• Exercise objective
Nothing but the lines from the top of the records through the line with "39: (155, 23, 0.86)" should be returned, exactly, and without pictures.

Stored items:
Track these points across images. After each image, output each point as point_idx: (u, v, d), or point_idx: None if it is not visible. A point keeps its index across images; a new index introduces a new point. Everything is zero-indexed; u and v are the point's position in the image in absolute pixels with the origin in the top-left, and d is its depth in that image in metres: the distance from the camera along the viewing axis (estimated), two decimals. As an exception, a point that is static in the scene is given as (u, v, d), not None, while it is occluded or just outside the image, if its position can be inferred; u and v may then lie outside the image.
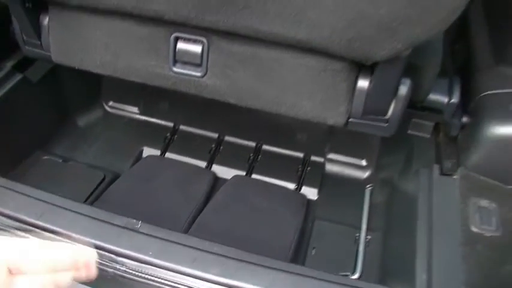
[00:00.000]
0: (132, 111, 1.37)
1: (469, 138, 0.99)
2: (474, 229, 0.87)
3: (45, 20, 0.95)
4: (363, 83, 0.85)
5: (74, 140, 1.29)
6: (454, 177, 0.97)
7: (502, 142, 0.93)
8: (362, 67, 0.84)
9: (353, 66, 0.84)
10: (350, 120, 0.90)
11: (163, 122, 1.34)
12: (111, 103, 1.37)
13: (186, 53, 0.88)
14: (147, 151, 1.29)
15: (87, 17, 0.90)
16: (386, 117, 0.88)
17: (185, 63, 0.90)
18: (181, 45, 0.88)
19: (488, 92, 0.98)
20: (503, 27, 1.05)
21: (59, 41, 0.96)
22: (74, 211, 0.84)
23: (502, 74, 1.00)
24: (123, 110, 1.37)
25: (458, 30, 1.25)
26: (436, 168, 1.00)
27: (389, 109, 0.88)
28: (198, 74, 0.90)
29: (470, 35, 1.18)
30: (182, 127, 1.34)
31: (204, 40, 0.87)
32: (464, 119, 1.02)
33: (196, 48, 0.88)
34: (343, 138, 1.29)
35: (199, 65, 0.89)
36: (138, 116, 1.36)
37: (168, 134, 1.32)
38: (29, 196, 0.85)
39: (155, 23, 0.86)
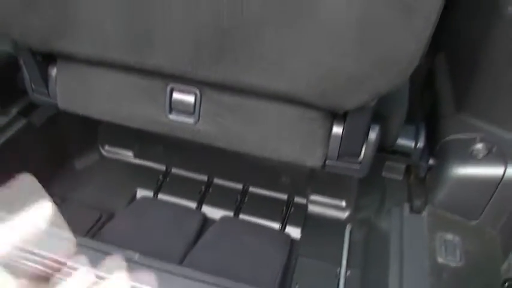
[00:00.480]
0: (126, 155, 1.48)
1: (435, 178, 1.12)
2: (440, 260, 0.98)
3: (53, 71, 1.08)
4: (337, 130, 0.98)
5: (72, 181, 1.39)
6: (423, 214, 1.09)
7: (463, 182, 1.06)
8: (336, 115, 0.98)
9: (328, 115, 0.98)
10: (327, 162, 1.02)
11: (156, 165, 1.46)
12: (107, 147, 1.49)
13: (181, 102, 1.02)
14: (141, 192, 1.40)
15: (93, 69, 1.04)
16: (359, 159, 1.01)
17: (180, 111, 1.03)
18: (176, 96, 1.01)
19: (451, 137, 1.12)
20: (463, 79, 1.21)
21: (65, 90, 1.09)
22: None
23: (463, 121, 1.14)
24: (118, 153, 1.49)
25: (426, 81, 1.42)
26: (406, 206, 1.13)
27: (361, 152, 1.01)
28: (191, 121, 1.03)
29: (436, 86, 1.33)
30: (174, 170, 1.45)
31: (197, 91, 1.00)
32: (431, 162, 1.16)
33: (190, 99, 1.01)
34: (324, 181, 1.41)
35: (192, 113, 1.02)
36: (132, 160, 1.48)
37: (161, 177, 1.44)
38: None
39: (154, 75, 1.00)
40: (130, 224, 1.28)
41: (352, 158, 1.02)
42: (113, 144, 1.49)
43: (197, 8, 0.82)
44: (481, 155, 1.05)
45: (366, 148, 1.01)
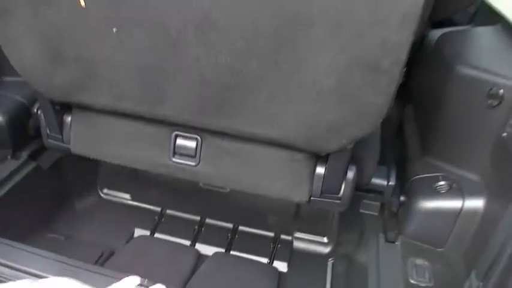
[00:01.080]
0: (124, 197, 1.64)
1: (406, 212, 1.31)
2: (412, 282, 1.16)
3: (68, 119, 1.25)
4: (320, 170, 1.17)
5: (73, 221, 1.53)
6: (396, 243, 1.27)
7: (429, 214, 1.25)
8: (319, 157, 1.17)
9: (312, 157, 1.17)
10: (311, 198, 1.20)
11: (151, 207, 1.61)
12: (105, 190, 1.64)
13: (184, 147, 1.19)
14: (138, 232, 1.55)
15: (105, 118, 1.21)
16: (339, 195, 1.20)
17: (182, 155, 1.20)
18: (180, 141, 1.19)
19: (418, 176, 1.33)
20: (427, 127, 1.43)
21: (79, 136, 1.25)
22: (85, 269, 1.08)
23: (427, 162, 1.35)
24: (116, 196, 1.64)
25: (397, 129, 1.64)
26: (381, 237, 1.31)
27: (341, 189, 1.20)
28: (193, 164, 1.20)
29: (405, 133, 1.55)
30: (168, 211, 1.61)
31: (198, 137, 1.18)
32: (402, 198, 1.35)
33: (192, 144, 1.19)
34: (307, 220, 1.58)
35: (193, 157, 1.20)
36: (129, 202, 1.63)
37: (156, 217, 1.59)
38: (45, 257, 1.10)
39: (160, 123, 1.17)
40: (130, 260, 1.41)
41: (333, 194, 1.20)
42: (112, 187, 1.64)
43: (203, 67, 1.02)
44: (443, 191, 1.25)
45: (345, 186, 1.19)
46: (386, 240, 1.30)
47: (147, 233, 1.54)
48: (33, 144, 1.44)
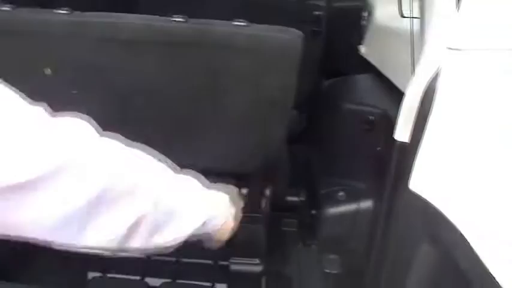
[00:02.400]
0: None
1: (317, 221, 1.70)
2: (326, 271, 1.52)
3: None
4: (243, 191, 1.53)
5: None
6: (312, 246, 1.64)
7: (335, 220, 1.65)
8: (241, 181, 1.53)
9: (235, 181, 1.52)
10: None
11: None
12: (57, 243, 1.88)
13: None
14: (92, 274, 1.79)
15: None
16: (261, 210, 1.56)
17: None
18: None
19: (322, 191, 1.73)
20: (325, 154, 1.86)
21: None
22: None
23: (329, 181, 1.77)
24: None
25: (305, 162, 2.06)
26: (300, 244, 1.67)
27: (261, 206, 1.56)
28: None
29: (311, 162, 1.97)
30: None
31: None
32: (313, 211, 1.74)
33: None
34: (240, 245, 1.90)
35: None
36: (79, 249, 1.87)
37: (106, 260, 1.84)
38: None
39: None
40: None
41: (257, 210, 1.56)
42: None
43: (149, 119, 1.37)
44: (343, 199, 1.66)
45: (264, 202, 1.56)
46: (304, 246, 1.67)
47: (100, 274, 1.79)
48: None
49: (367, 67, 2.06)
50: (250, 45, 1.26)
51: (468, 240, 0.77)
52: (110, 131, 1.47)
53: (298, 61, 1.27)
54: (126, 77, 1.30)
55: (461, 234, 0.79)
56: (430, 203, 0.89)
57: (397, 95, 1.52)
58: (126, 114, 1.36)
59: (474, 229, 0.78)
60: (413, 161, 1.02)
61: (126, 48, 1.28)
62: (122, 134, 1.47)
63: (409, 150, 1.09)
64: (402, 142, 1.14)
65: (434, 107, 1.01)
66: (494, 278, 0.69)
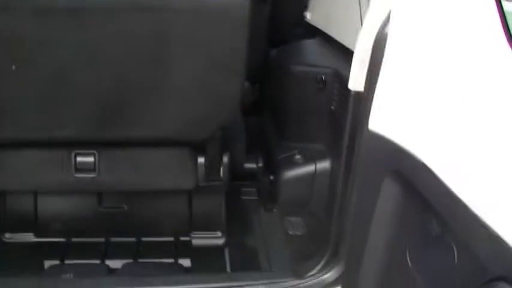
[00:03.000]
0: (28, 237, 1.81)
1: (276, 186, 1.71)
2: (290, 233, 1.54)
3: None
4: (201, 159, 1.52)
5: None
6: (274, 210, 1.66)
7: (293, 182, 1.67)
8: (198, 149, 1.52)
9: (192, 150, 1.52)
10: (199, 184, 1.54)
11: (57, 239, 1.81)
12: (7, 235, 1.81)
13: (84, 163, 1.47)
14: (48, 263, 1.73)
15: (8, 151, 1.44)
16: (220, 177, 1.55)
17: (83, 170, 1.48)
18: (79, 159, 1.47)
19: (280, 157, 1.74)
20: (280, 122, 1.87)
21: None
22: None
23: (285, 145, 1.78)
24: (19, 238, 1.81)
25: (259, 131, 2.07)
26: (261, 210, 1.68)
27: (220, 173, 1.55)
28: (94, 176, 1.48)
29: (265, 131, 1.99)
30: (74, 239, 1.82)
31: (95, 152, 1.47)
32: (271, 177, 1.75)
33: (90, 159, 1.47)
34: (200, 220, 1.90)
35: (93, 170, 1.48)
36: (34, 239, 1.81)
37: (63, 247, 1.79)
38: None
39: (60, 146, 1.45)
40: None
41: (215, 177, 1.55)
42: (14, 230, 1.82)
43: (94, 90, 1.33)
44: (300, 162, 1.67)
45: (223, 169, 1.55)
46: (266, 211, 1.68)
47: (57, 262, 1.74)
48: None
49: (313, 33, 2.09)
50: (195, 6, 1.24)
51: (429, 167, 0.79)
52: (54, 106, 1.43)
53: (246, 22, 1.27)
54: (68, 48, 1.26)
55: (423, 164, 0.81)
56: (390, 139, 0.91)
57: (346, 54, 1.55)
58: (71, 88, 1.32)
59: (434, 157, 0.81)
60: (369, 106, 1.05)
61: (64, 18, 1.24)
62: (67, 109, 1.43)
63: (364, 97, 1.11)
64: (356, 92, 1.17)
65: (387, 50, 1.03)
66: (456, 195, 0.72)
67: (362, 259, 1.12)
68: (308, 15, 2.18)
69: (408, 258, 0.93)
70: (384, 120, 0.97)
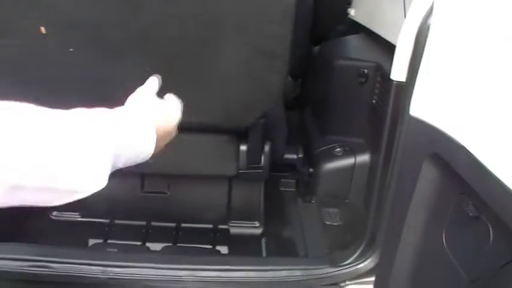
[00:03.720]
0: (74, 216, 1.92)
1: (315, 178, 1.76)
2: (327, 223, 1.58)
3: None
4: (243, 147, 1.59)
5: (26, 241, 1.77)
6: (312, 202, 1.70)
7: (332, 174, 1.71)
8: (240, 137, 1.58)
9: (235, 137, 1.58)
10: (240, 171, 1.60)
11: (101, 220, 1.91)
12: (55, 213, 1.92)
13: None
14: (92, 241, 1.83)
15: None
16: (261, 166, 1.61)
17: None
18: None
19: (319, 150, 1.79)
20: (321, 116, 1.92)
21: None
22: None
23: (325, 138, 1.83)
24: (66, 216, 1.91)
25: (300, 125, 2.12)
26: (299, 201, 1.73)
27: (261, 161, 1.61)
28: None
29: (306, 124, 2.03)
30: (117, 221, 1.91)
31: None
32: (311, 170, 1.80)
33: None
34: (239, 209, 1.97)
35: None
36: (80, 219, 1.91)
37: (107, 228, 1.88)
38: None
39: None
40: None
41: (256, 166, 1.61)
42: (61, 209, 1.92)
43: (142, 72, 1.41)
44: (339, 154, 1.72)
45: (264, 157, 1.61)
46: (304, 202, 1.73)
47: (101, 241, 1.83)
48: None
49: (356, 30, 2.13)
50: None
51: (468, 149, 0.83)
52: (103, 87, 1.51)
53: (293, 9, 1.32)
54: (122, 32, 1.34)
55: (462, 146, 0.85)
56: (430, 124, 0.95)
57: (389, 49, 1.59)
58: (123, 69, 1.40)
59: (473, 140, 0.85)
60: (410, 94, 1.08)
61: (122, 2, 1.32)
62: (115, 90, 1.51)
63: (406, 87, 1.15)
64: (398, 82, 1.21)
65: (429, 40, 1.07)
66: (494, 176, 0.76)
67: (398, 245, 1.15)
68: (352, 12, 2.22)
69: (444, 241, 0.97)
70: (425, 106, 1.01)
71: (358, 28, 2.10)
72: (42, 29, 1.35)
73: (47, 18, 1.35)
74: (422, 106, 1.01)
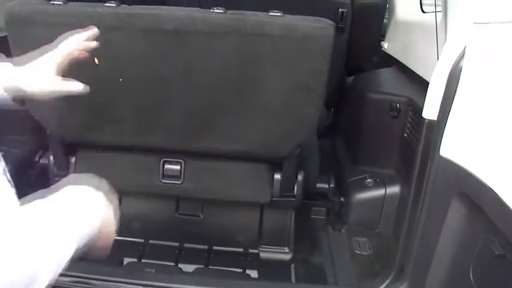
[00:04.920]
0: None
1: (346, 207, 1.83)
2: (357, 252, 1.65)
3: (73, 159, 1.68)
4: (277, 176, 1.67)
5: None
6: (342, 231, 1.77)
7: (363, 204, 1.78)
8: (275, 166, 1.67)
9: (269, 166, 1.67)
10: (273, 199, 1.69)
11: (136, 240, 2.01)
12: (93, 231, 2.02)
13: (171, 170, 1.66)
14: (127, 260, 1.93)
15: (105, 154, 1.66)
16: (294, 194, 1.69)
17: (169, 176, 1.66)
18: (167, 166, 1.66)
19: (350, 179, 1.86)
20: (352, 147, 1.99)
21: (81, 171, 1.68)
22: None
23: (356, 168, 1.90)
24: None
25: (331, 154, 2.20)
26: (330, 229, 1.80)
27: (294, 189, 1.69)
28: (178, 182, 1.66)
29: (337, 154, 2.11)
30: (151, 241, 2.01)
31: (182, 161, 1.66)
32: (342, 199, 1.87)
33: (177, 167, 1.66)
34: (269, 234, 2.05)
35: (178, 177, 1.66)
36: (116, 237, 2.01)
37: (141, 247, 1.98)
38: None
39: (150, 152, 1.64)
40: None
41: (289, 194, 1.70)
42: (98, 227, 2.03)
43: (187, 102, 1.52)
44: (370, 185, 1.79)
45: (297, 186, 1.69)
46: (334, 230, 1.80)
47: (135, 260, 1.93)
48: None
49: (389, 62, 2.22)
50: (286, 32, 1.40)
51: (495, 191, 0.90)
52: (150, 115, 1.62)
53: (330, 48, 1.41)
54: (168, 65, 1.45)
55: (489, 188, 0.92)
56: (459, 165, 1.02)
57: (421, 84, 1.67)
58: (167, 100, 1.51)
59: (500, 183, 0.92)
60: (441, 134, 1.16)
61: (169, 38, 1.43)
62: (161, 119, 1.62)
63: (437, 126, 1.23)
64: (430, 120, 1.28)
65: (461, 82, 1.15)
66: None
67: (426, 278, 1.22)
68: (385, 45, 2.31)
69: (471, 277, 1.03)
70: (455, 146, 1.08)
71: (390, 60, 2.19)
72: (96, 60, 1.47)
73: (99, 50, 1.47)
74: (453, 147, 1.09)
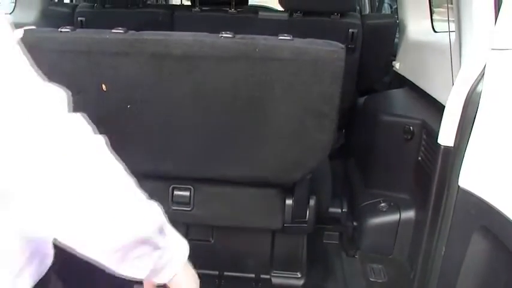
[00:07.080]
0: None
1: (359, 232, 1.77)
2: (371, 279, 1.59)
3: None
4: (289, 201, 1.62)
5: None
6: (355, 257, 1.71)
7: (377, 229, 1.72)
8: (287, 191, 1.62)
9: (281, 191, 1.62)
10: (285, 225, 1.63)
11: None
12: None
13: (180, 197, 1.61)
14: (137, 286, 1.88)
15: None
16: (306, 220, 1.64)
17: (179, 203, 1.62)
18: (176, 193, 1.61)
19: (364, 204, 1.81)
20: (365, 170, 1.94)
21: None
22: None
23: (369, 192, 1.84)
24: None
25: (343, 176, 2.14)
26: (343, 255, 1.74)
27: (306, 215, 1.64)
28: (188, 209, 1.61)
29: (349, 176, 2.05)
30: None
31: (191, 187, 1.61)
32: (355, 223, 1.81)
33: (186, 193, 1.61)
34: (281, 259, 1.99)
35: (188, 204, 1.62)
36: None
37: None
38: None
39: (160, 179, 1.60)
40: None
41: (301, 220, 1.64)
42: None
43: (197, 128, 1.48)
44: (384, 210, 1.73)
45: (309, 212, 1.64)
46: (347, 256, 1.74)
47: None
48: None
49: (401, 82, 2.17)
50: (296, 56, 1.36)
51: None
52: (159, 141, 1.59)
53: (342, 71, 1.37)
54: (177, 90, 1.42)
55: (511, 221, 0.86)
56: (480, 197, 0.97)
57: (434, 106, 1.62)
58: (176, 126, 1.47)
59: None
60: (459, 162, 1.10)
61: (178, 63, 1.40)
62: (170, 145, 1.58)
63: (453, 153, 1.17)
64: (446, 146, 1.23)
65: (480, 108, 1.10)
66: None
67: (446, 312, 1.16)
68: (397, 65, 2.26)
69: (494, 314, 0.97)
70: (475, 177, 1.03)
71: (402, 80, 2.14)
72: (104, 87, 1.44)
73: (107, 77, 1.44)
74: (472, 177, 1.03)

• Final answer
Track these points across images. After each image, output each point as point_idx: (u, v, d), or point_idx: None if it is not visible. A point keeps its index across images; a new index introduces a new point. Everything is zero-indexed; u and v are the point's position in the image in absolute pixels with the origin in the top-left, and d is its depth in that image in metres: the distance from the camera along the viewing axis (estimated), two decimals. As an exception, a point that is static in the scene is given as (u, v, d), not None, while it is occluded or just outside the image, if its position can be inferred; u and v may then lie outside the image.
[00:00.000]
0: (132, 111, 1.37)
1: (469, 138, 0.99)
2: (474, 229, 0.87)
3: (45, 20, 0.95)
4: (363, 83, 0.85)
5: (74, 140, 1.29)
6: (454, 177, 0.97)
7: (502, 142, 0.93)
8: (362, 67, 0.84)
9: (353, 66, 0.84)
10: (350, 120, 0.90)
11: (163, 122, 1.34)
12: (111, 103, 1.37)
13: (186, 53, 0.88)
14: (147, 151, 1.29)
15: (87, 17, 0.90)
16: (386, 117, 0.88)
17: (185, 63, 0.90)
18: (181, 45, 0.88)
19: (488, 92, 0.98)
20: (503, 27, 1.05)
21: (59, 41, 0.96)
22: (74, 211, 0.84)
23: (502, 74, 1.00)
24: (123, 110, 1.37)
25: (458, 30, 1.25)
26: (436, 168, 1.00)
27: (389, 109, 0.88)
28: (198, 74, 0.90)
29: (470, 35, 1.18)
30: (182, 127, 1.34)
31: (204, 40, 0.87)
32: (464, 119, 1.02)
33: (196, 48, 0.88)
34: (343, 138, 1.29)
35: (199, 65, 0.89)
36: (138, 116, 1.36)
37: (168, 134, 1.32)
38: (29, 196, 0.85)
39: (155, 23, 0.86)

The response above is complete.